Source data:
-*-

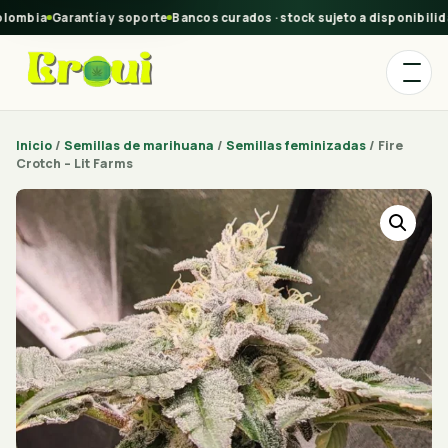
ombia
Garantía y soporte
Bancos curados · stock sujeto a disponibilidad
Inicio
/
Semillas de marihuana
/
Semillas feminizadas
/ Fire
Crotch – Lit Farms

-*-

TASK ITEM:
Only the lines that hold the word "Semillas" are wanted; each should be pulled from the records.

RESULT OF THIS TASK:
Semillas de marihuana
Semillas feminizadas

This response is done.